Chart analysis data
____

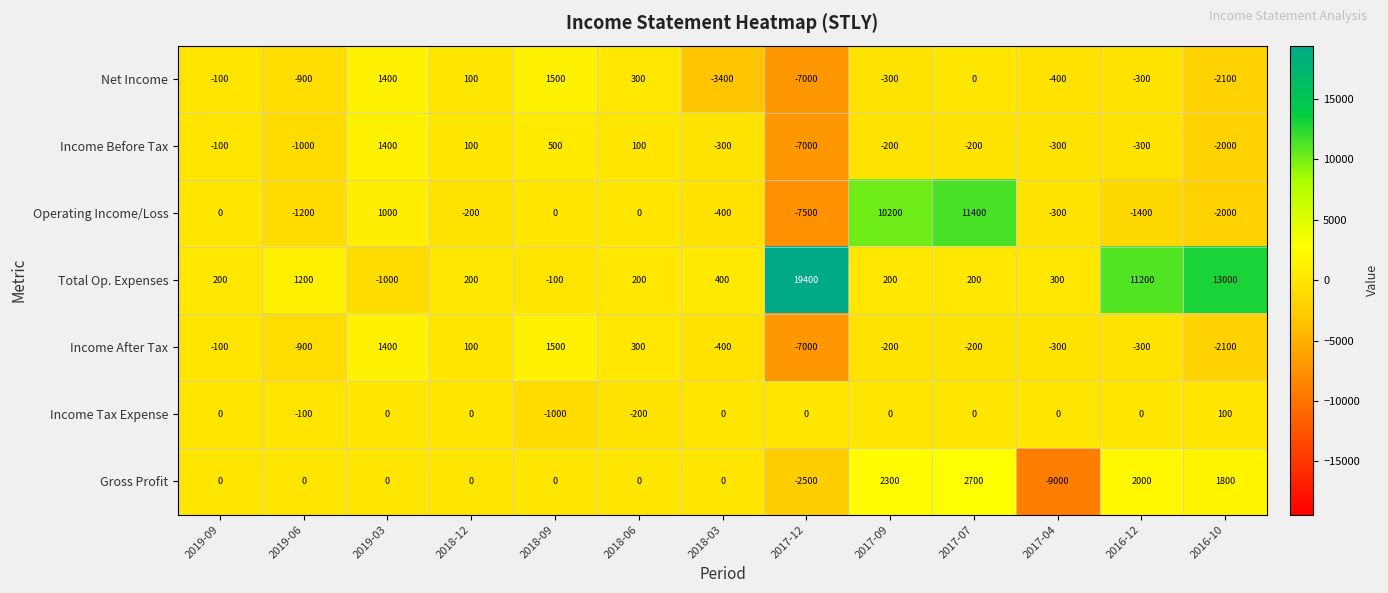

What is the difference between the Total Op. Expenses values at 2019-09 and 2019-03?

1200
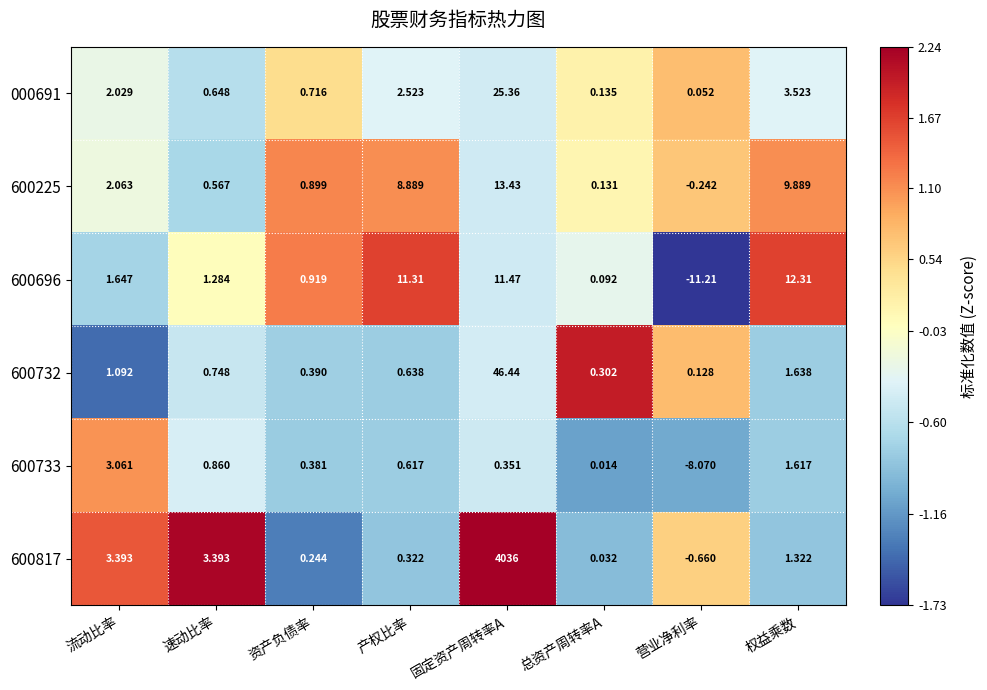

Which category has the lowest value across all series?

营业净利率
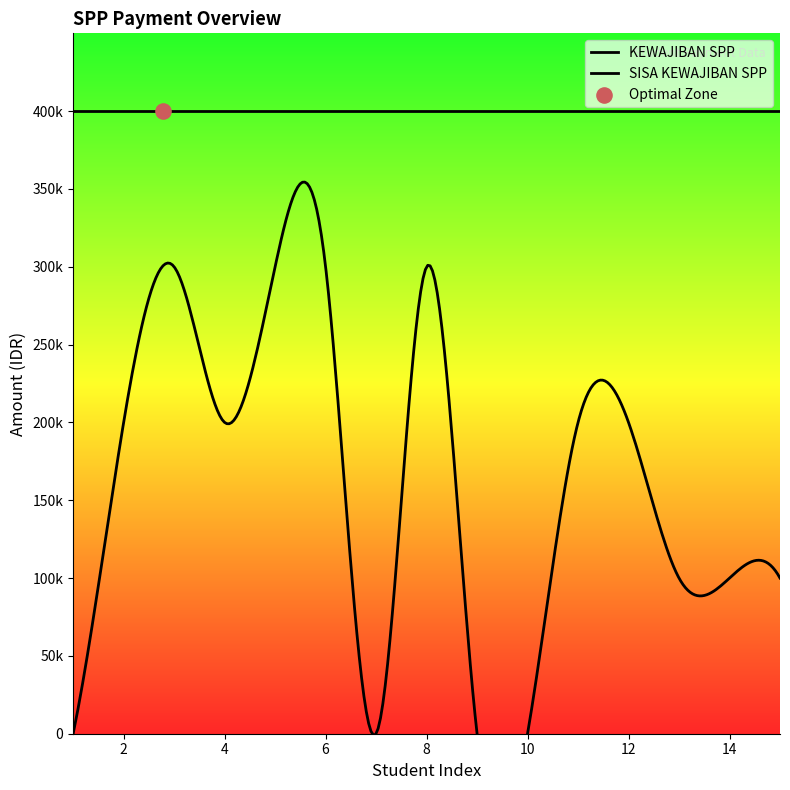

Which series contains the highest Y value?

KEWAJIBAN SPP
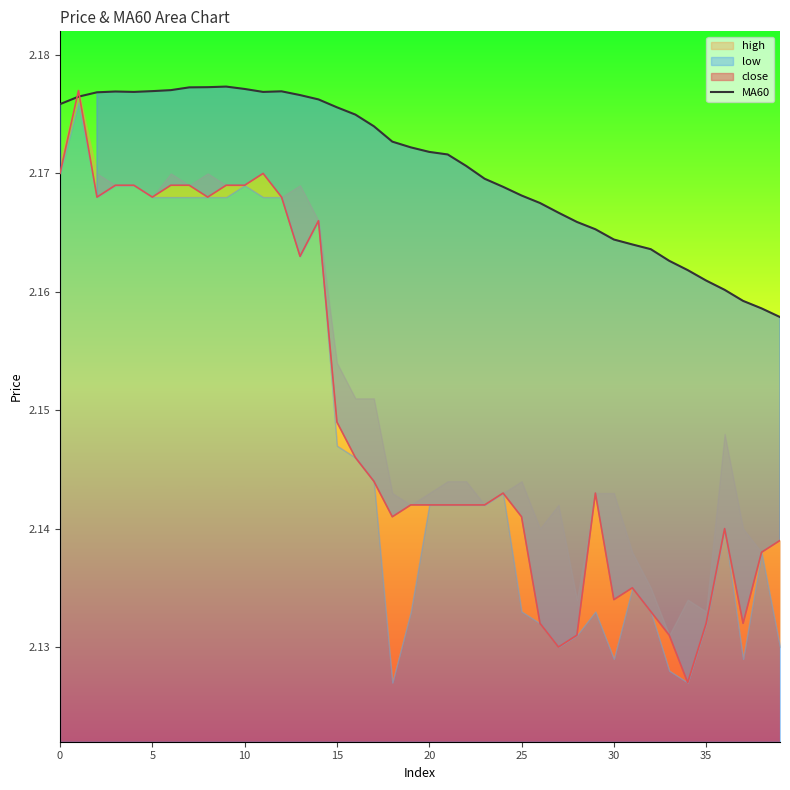

True or false: the data shows 3.2 at 23.

False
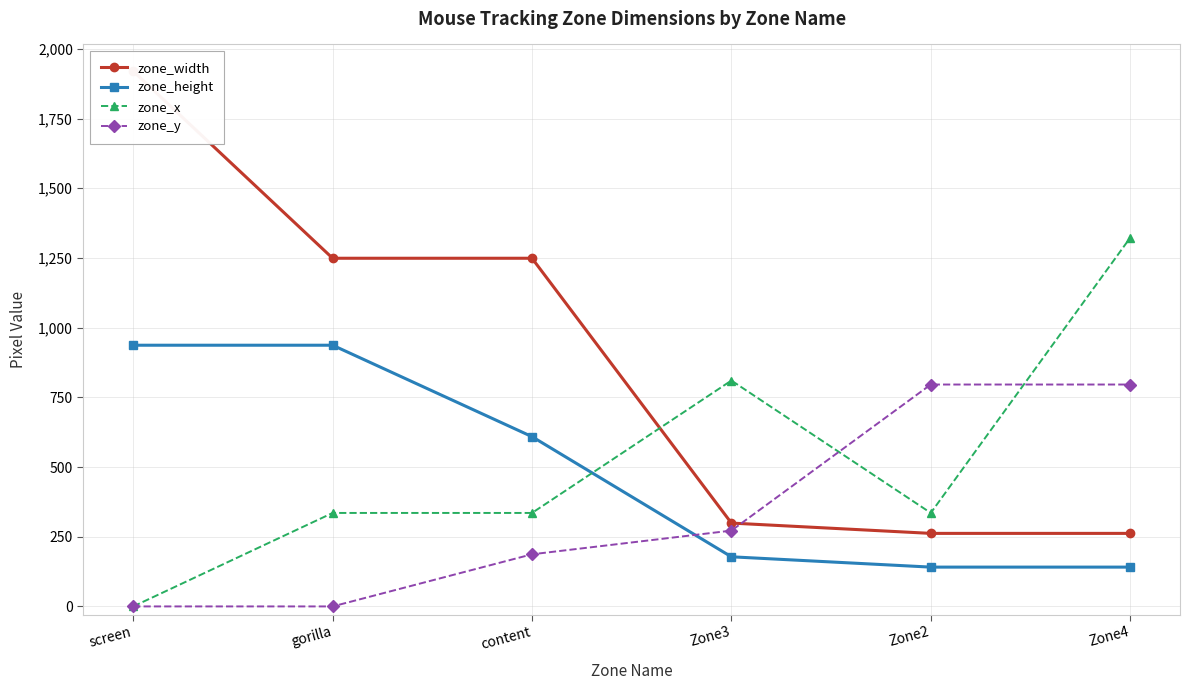

The zone_x series shows 1322.3 at Zone4. True or false?

True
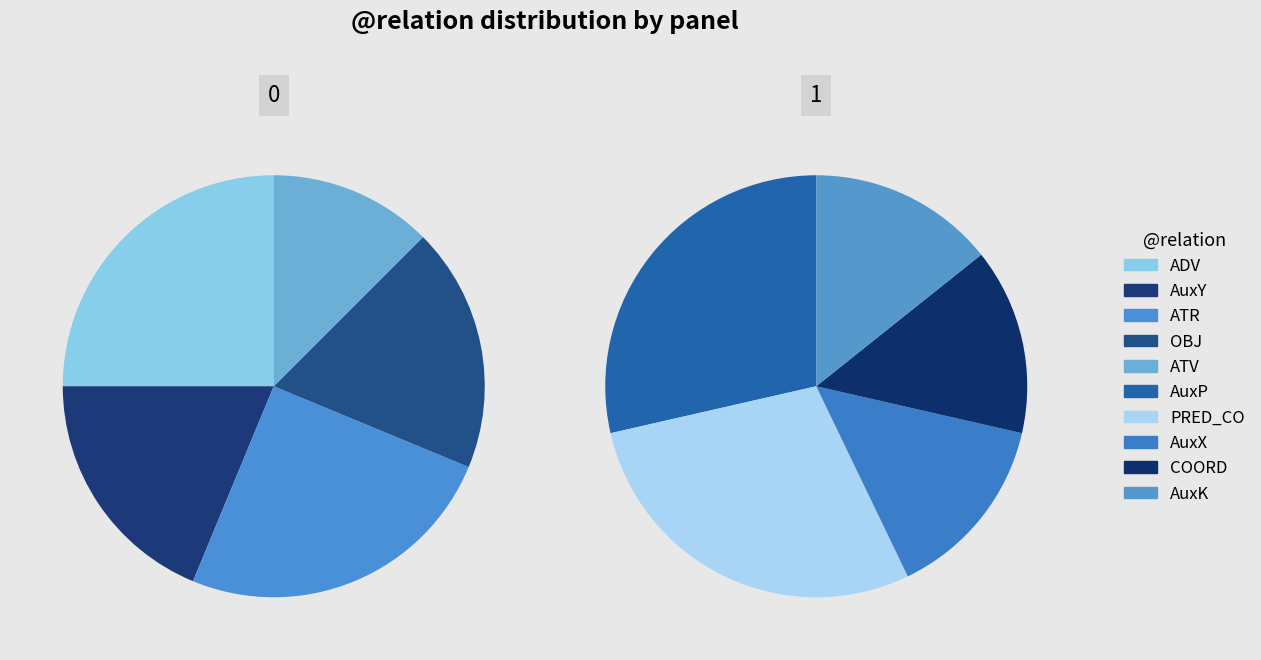

Count the number of slices in the pie.

10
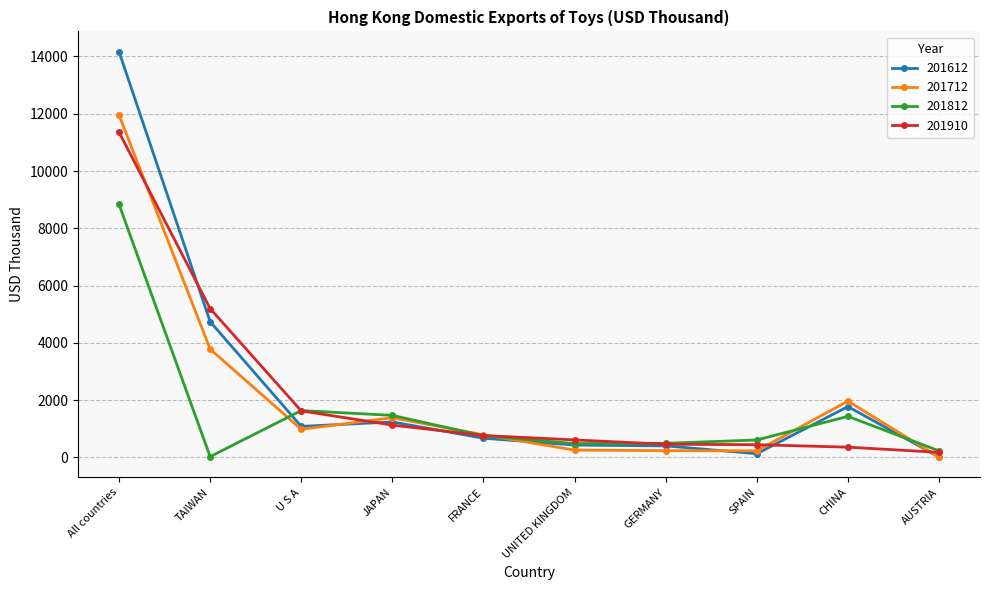

What is the sum of the 201712 values at FRANCE and CHINA?

2750.9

____

Task details
Write out every one of the entries above word for word, but leave the pictures out.

Answer to the exercise
What is the difference between the Total Op. Expenses values at 2019-09 and 2019-03?

1200

Which category has the lowest value across all series?

营业净利率

Which series contains the highest Y value?

KEWAJIBAN SPP

True or false: the data shows 3.2 at 23.

False

The zone_x series shows 1322.3 at Zone4. True or false?

True

Count the number of slices in the pie.

10

What is the sum of the 201712 values at FRANCE and CHINA?

2750.9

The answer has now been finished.